→ Extracted text:
□ □ □ □ □

These wives of Reilly are rather tiresome. About two months ago one came to the Air Ministry and asked for his address. I passed her on to Carrington. She gave an address at Brixton Hill, 2 Maplestead Road. However, I don’t think it will do the Bolsheviks or the Germans any good to let MI1c’s man have a little licence.
59
She was, however, given the address of Capt. Spencer at the War Office, to whom she wrote on 4 February:
Dear Sir,
I have been advised at the Air Ministry – by Capt. Talbot, room 443 – to address myself to you by letter in order to have information of my husband, Lt S.G. Reilly, technical air officer. I appeal to you most earnestly to let me know where he is and how I can communicate with him.
When the war broke out my husband was in Petrograd where he was established as Naval Agent and Ship Broker. The outbreak of hostilities surprised me in Brussels where I remained on hoping to receive a message there from Mr Reilly. None came, and eventually it was impossible to communicate with my husband. Trusting in your courtesy and kindness for an early reply,
I remain dear Sir
Yours truly
Margaret Reilly
60
This, at last seemed to do the trick. Capt. Talbot had clearly established who Reilly was and noted that he was seconded to SIS. He therefore gave her the name of Capt. Spencer, a non-existent officer, whose name was used by senior SIS personnel when dealing with persons outside the department. As a result, a letter was sent to Reilly in Odessa. Whatever Margaret said to him in the letter it had the desired effect. Within days of receipt he cabled SIS in London as follows:
19 February 1919
Please pay Mrs REILLY from my account £100. Please inform her that I shall [group indecipherable] further provision when I return.

□ □ □ □ □

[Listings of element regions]

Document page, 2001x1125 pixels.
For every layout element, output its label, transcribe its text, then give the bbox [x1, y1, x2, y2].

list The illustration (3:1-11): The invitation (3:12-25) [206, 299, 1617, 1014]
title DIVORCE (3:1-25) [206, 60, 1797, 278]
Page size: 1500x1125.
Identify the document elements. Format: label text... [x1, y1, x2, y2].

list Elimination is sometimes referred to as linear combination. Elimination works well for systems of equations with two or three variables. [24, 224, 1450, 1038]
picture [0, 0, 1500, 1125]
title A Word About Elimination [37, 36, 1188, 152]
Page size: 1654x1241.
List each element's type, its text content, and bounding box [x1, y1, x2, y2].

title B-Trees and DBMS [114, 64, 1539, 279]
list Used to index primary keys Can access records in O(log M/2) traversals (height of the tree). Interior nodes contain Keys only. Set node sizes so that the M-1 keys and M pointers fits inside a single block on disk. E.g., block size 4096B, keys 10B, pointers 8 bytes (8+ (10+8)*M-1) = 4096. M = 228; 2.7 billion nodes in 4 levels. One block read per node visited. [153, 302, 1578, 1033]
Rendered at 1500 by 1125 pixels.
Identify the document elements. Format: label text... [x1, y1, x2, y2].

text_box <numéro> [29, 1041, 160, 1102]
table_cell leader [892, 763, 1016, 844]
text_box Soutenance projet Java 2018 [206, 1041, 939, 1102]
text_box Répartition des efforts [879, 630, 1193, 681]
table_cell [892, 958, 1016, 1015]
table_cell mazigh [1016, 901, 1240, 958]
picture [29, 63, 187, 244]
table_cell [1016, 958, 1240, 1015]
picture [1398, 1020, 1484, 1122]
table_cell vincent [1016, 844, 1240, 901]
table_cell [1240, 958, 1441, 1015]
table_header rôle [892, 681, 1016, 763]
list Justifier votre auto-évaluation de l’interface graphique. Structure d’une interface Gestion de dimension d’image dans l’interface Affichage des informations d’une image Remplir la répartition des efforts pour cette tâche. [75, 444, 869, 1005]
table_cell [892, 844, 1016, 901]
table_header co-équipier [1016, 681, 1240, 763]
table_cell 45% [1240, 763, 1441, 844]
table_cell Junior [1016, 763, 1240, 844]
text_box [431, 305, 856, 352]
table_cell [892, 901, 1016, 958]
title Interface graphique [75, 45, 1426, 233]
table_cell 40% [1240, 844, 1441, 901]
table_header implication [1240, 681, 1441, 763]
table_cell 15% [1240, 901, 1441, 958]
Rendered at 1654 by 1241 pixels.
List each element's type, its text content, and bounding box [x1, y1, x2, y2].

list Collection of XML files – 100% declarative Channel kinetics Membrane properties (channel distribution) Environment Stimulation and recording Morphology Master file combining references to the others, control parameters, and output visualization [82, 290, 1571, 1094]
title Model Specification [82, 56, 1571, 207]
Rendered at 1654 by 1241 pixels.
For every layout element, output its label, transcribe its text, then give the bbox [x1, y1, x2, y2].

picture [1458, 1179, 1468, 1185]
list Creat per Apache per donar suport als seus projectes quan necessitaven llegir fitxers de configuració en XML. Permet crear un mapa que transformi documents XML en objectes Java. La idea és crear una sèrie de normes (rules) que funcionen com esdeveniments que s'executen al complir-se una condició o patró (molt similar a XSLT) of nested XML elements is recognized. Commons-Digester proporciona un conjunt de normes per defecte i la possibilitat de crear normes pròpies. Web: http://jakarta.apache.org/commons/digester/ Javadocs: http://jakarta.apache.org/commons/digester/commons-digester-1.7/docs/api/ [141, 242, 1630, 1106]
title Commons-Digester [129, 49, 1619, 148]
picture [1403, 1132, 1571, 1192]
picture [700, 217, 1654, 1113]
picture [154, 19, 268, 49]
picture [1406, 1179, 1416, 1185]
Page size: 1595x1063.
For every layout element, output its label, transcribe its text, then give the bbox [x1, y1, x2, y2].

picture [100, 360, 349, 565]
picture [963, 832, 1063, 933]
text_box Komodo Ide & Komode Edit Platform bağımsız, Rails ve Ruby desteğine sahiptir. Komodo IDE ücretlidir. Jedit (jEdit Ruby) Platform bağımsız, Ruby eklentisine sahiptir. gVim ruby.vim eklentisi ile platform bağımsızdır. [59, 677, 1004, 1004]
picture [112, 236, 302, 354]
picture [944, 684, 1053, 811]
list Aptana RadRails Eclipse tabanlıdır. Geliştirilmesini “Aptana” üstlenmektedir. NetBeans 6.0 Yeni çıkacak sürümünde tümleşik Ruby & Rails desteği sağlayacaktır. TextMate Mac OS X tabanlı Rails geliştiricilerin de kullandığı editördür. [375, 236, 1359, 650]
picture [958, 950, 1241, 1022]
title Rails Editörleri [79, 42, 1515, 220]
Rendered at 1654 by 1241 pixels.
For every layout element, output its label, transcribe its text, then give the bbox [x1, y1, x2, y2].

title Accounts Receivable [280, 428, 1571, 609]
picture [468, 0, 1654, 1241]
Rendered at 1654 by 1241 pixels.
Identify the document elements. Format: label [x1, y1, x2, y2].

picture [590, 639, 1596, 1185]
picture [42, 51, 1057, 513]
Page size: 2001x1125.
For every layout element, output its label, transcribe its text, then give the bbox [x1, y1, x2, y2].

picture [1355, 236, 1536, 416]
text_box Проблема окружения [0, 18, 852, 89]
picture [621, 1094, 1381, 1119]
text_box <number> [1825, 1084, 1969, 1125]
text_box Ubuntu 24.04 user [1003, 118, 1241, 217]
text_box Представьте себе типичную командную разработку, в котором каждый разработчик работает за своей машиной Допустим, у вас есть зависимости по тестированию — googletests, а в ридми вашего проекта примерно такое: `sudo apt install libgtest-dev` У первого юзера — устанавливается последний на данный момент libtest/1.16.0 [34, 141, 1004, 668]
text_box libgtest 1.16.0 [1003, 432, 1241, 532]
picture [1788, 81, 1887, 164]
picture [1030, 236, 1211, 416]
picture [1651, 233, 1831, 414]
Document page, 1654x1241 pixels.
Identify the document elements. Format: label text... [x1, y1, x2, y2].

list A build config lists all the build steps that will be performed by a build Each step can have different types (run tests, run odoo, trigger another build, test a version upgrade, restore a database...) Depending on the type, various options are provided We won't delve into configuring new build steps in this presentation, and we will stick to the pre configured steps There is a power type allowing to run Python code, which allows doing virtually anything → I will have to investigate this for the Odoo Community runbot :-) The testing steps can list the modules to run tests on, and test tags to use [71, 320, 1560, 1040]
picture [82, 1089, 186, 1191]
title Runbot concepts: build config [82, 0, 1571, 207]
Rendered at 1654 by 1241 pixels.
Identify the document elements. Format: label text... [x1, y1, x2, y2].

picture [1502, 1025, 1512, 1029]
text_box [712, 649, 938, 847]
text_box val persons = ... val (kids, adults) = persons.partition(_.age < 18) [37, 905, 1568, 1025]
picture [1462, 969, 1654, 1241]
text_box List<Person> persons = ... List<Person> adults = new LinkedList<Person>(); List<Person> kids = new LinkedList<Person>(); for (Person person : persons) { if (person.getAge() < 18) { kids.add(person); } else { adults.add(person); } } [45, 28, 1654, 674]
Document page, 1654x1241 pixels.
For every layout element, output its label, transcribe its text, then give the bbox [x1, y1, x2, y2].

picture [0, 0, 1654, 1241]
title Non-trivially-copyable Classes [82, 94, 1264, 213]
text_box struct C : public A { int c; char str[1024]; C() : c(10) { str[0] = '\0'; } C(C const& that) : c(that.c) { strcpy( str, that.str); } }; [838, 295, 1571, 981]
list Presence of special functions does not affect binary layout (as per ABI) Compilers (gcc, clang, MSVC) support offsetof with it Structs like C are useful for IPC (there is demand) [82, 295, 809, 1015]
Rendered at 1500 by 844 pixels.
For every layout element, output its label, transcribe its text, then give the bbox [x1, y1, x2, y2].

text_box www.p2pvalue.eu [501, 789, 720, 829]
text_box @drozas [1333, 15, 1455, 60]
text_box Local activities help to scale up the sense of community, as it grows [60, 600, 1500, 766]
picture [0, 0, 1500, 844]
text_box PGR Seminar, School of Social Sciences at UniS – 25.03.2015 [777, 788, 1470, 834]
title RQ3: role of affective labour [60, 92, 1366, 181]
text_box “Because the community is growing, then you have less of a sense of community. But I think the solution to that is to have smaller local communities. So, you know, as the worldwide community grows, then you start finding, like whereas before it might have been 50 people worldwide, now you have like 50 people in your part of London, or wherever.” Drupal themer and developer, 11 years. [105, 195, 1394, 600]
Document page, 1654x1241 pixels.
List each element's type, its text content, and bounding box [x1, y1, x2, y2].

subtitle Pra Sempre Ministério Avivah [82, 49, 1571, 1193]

□ □ □ □ □

→ Challenges:
- A) Update the passage about Margaret Reilly's letters from "These wives of" up to and including "communicate with him.", putting "Admiralty" in place of "Air Ministry".
- B) Based on the passage about Margaret Reilly's letters, say whether each statement agrees with it: (i) Margaret Reilly wrote to Capt. Spencer on 4 February. (ii) Capt. Spencer was a real officer at the War Office. (iii) When the war broke out, Margaret Reilly was in Petrograd. Answer yes or no for each, quoting the words of the passage that decide it.

→ Exercise answers:
- A)
These wives of Reilly are rather tiresome. About two months ago one came to the Admiralty and asked for his address. I passed her on to Carrington. She gave an address at Brixton Hill, 2 Maplestead Road. However, I don’t think it will do the Bolsheviks or the Germans any good to let MI1c’s man have a little licence.
59
She was, however, given the address of Capt. Spencer at the War Office, to whom she wrote on 4 February:
Dear Sir,
I have been advised at the Admiralty – by Capt. Talbot, room 443 – to address myself to you by letter in order to have information of my husband, Lt S.G. Reilly, technical air officer. I appeal to you most earnestly to let me know where he is and how I can communicate with him.

- B)
(i) Yes: "to whom she wrote on 4 February"
(ii) No: "Capt. Spencer, a non-existent officer"
(iii) No: "The outbreak of hostilities surprised me in Brussels"